The dilemma: I needed to log in to Omniture's SiteCatalyst as somebody else. For just a moment, just to verify something. I've got an admin account so I could lookup the username. But I couldn't look up the password.
The easy answer: In real life, I just called the client and asked him to send me his password. But while I was walking around waiting for my computer to reboot, I wondered what I could have done if for some reason I couldn't have just asked the client to send me his password. Like if I were... a hacker!
The fun answer: I could have reset the password, which would have gotten me in, but then the client would know the next time he tried to log in and his old password didn't work. I needed to actually find out what the current password was.
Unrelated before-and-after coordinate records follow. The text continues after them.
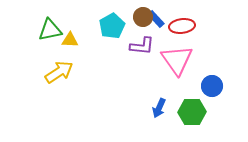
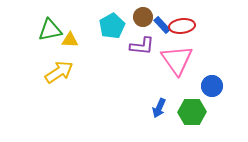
blue rectangle: moved 6 px right, 6 px down
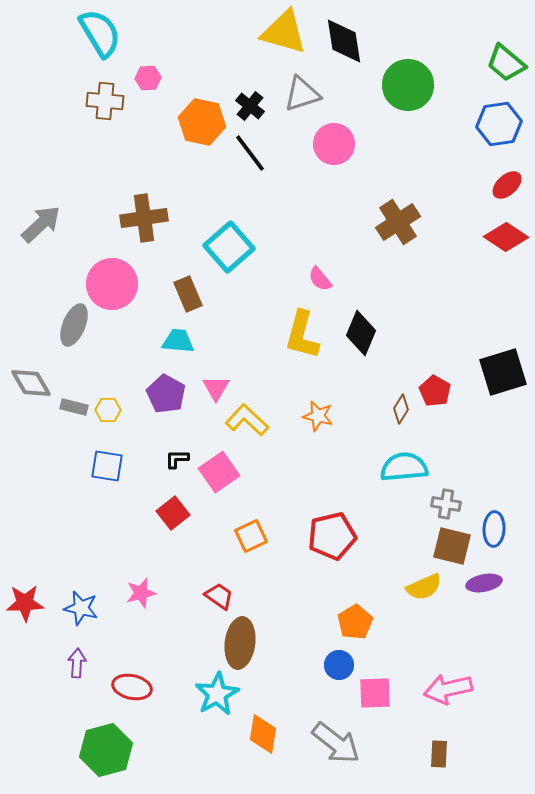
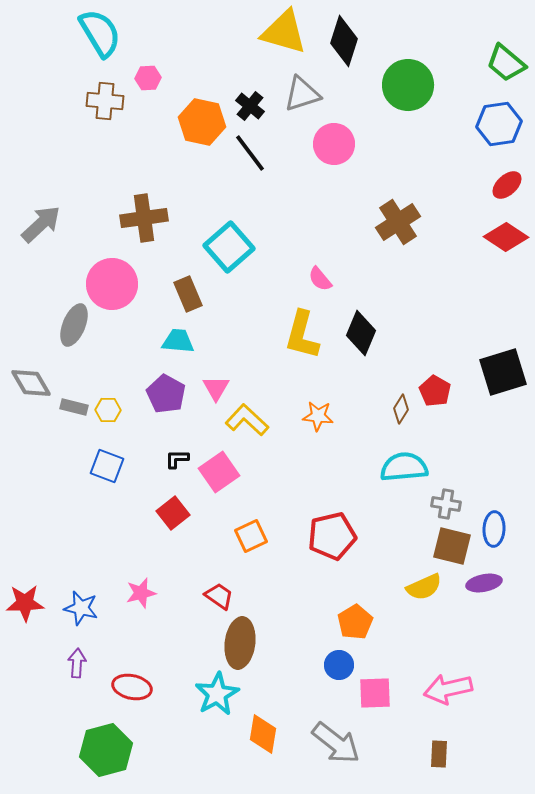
black diamond at (344, 41): rotated 27 degrees clockwise
orange star at (318, 416): rotated 8 degrees counterclockwise
blue square at (107, 466): rotated 12 degrees clockwise
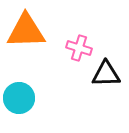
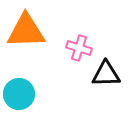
cyan circle: moved 4 px up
1. Find the original email -- back when the account was setup, somebody in my company must have created the login and sent the information to the client. They may have just done it over the phone, but more likely it was emailed. I figured out how to hack everybody's email accounts on the Exchange server long ago. Simple enough to go search everybody's old 'sent' mail for anything with the user name in it.
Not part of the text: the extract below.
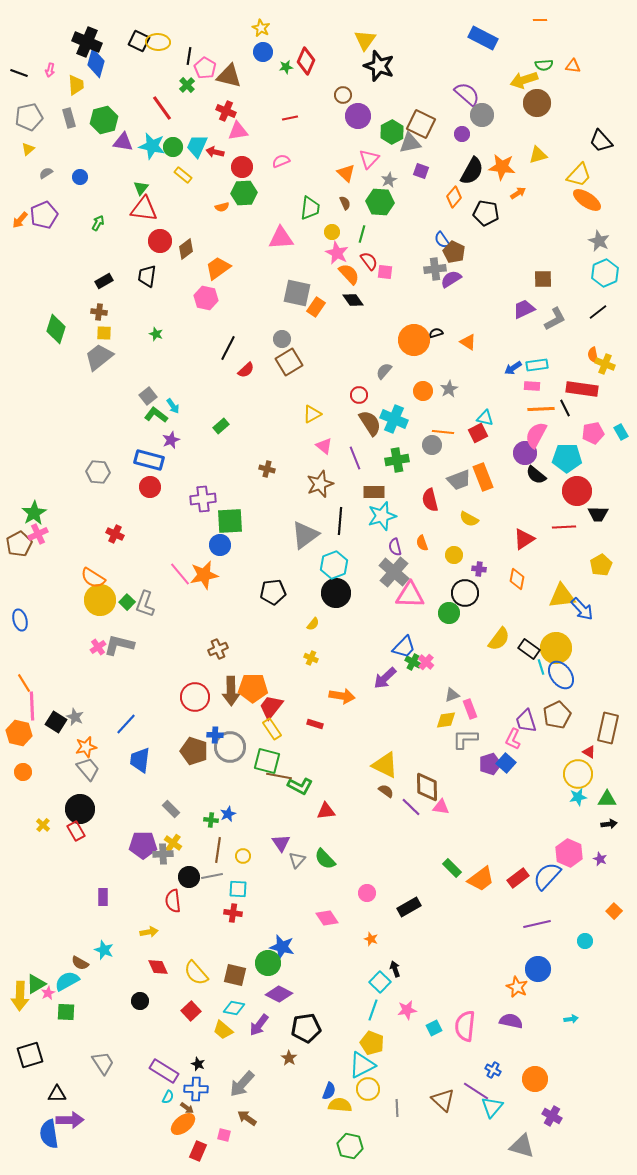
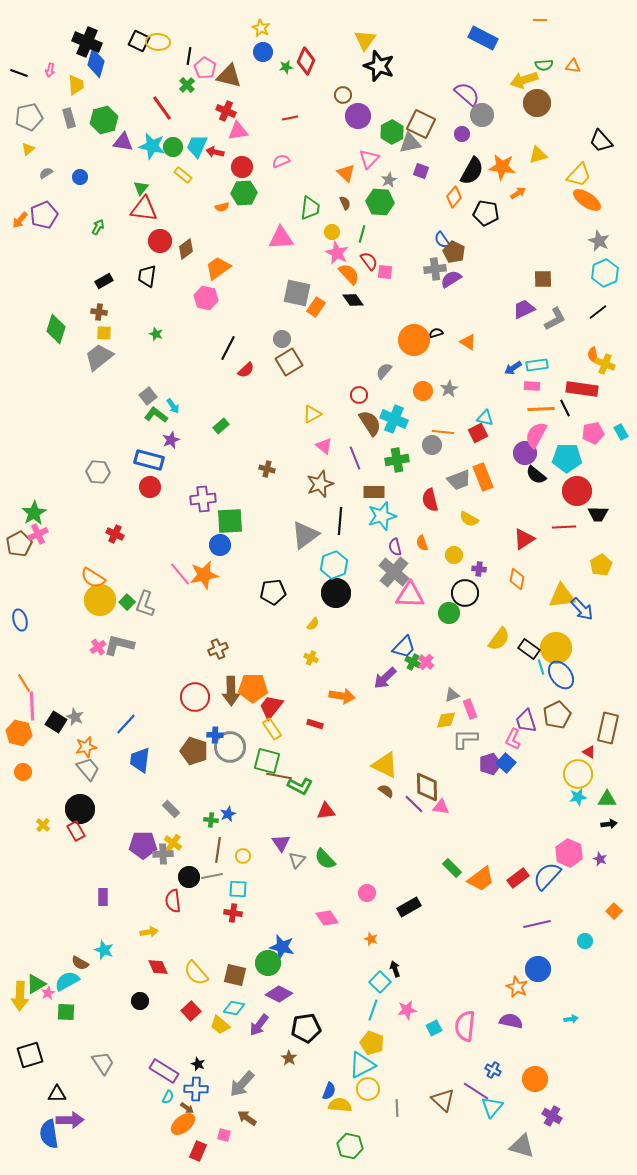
green arrow at (98, 223): moved 4 px down
purple line at (411, 807): moved 3 px right, 3 px up
yellow trapezoid at (223, 1030): moved 3 px left, 5 px up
2. Call the client -- without directly asking for the password, tell him we're rebuilding all the accounts and he needs to tell me his old password if he wants to keep it the same.
3. Call the client (sneakier) -- I suppose if I needed to, I could reset the password and login, then call and tell him the password database was corrupted so they've all been reset to "password01." Insisting, of course, that he not tell me his old password for security reasons, I tell him he should go in and change it back to his old password. That doesn't get me the old password, but it covers my access to it.
4. Monitor the client's network -- visit their building and inject myself into his upstream so I can monitor all the traffic. Hm. Major drawback: the login page is SSL encrypted. Probably renders this approach infeasible.
5. Monitor the client's machine -- as long as I'm visiting their building, I could install a physical or software keylogger. I could pretend to be a janitor, except the janitors themselves would probably not be cool with that. But if I dressed in a shirt and tie and showed up just as they did, I could probably get in the building and pretend to work for that company. While the office door is open (if they're like most janitors, they open all the doors first then start working) install the thing. If there's no tight security on the computer, a software keylogger would be better so I didn't have to come back and get it. Otherwise, a physical plug would work and I'd just have to come back a few days later.
6. Check the client's machine -- Of course, let's not forget the easy things. If I'm in there with the client's machine and I've got a minute, I should check his email archive. It's probably still stored in there from when it was setup. And he may have written it on a piece of paper or something that would also have lots of other interesting passwords.
7. Monitor Omniture's network -- Again, the SSL on the login form probably precludes me from doing this. But I could hook into Omniture's side of the network by renting office space in the same building they use. Request my computer be co-located in the central area where their servers are also. Then just plug in one time while I'm down there working on it.
8. Spoof the client's network -- This would address the SSL problem. If I can get access to the client's computer, I can set his browser to use a proxy server. A proxy server that I have specially set up to pass everything through normally, unless he goes to the secure Omniture sign-in page. When he does that, my proxy server actually sends an insecure version of the page that looks the same. When he logs in, I grab the clear password, then transmit it along and continue the session normally. He would never notice. When was the last time you checked your proxy settings to make sure nothing had been changed? And I could change it in the browser, in the hosts file, or at the DNS, depending on what kind of security his computer has.
I think those are the most realistic options. Number seven is the biggest stretch. I really like number eight! And there's a lot more you could do with that.
I want a big, white van with no windows. I'll paint BLISP on the side, "Binary Logistics ISP: portable business and personal networking solutions." There's a truck that would look okay anywhere you go with it. No matter how many antennas and weird stuff it had. Fill it with a couple computers and my boxes of spare, magical parts.
I'm gonna' write a book about that. An Internet marketer turned network penetration tester who accidentally uncovers a terrorist plot and has to singlehandedly save the President. Woot!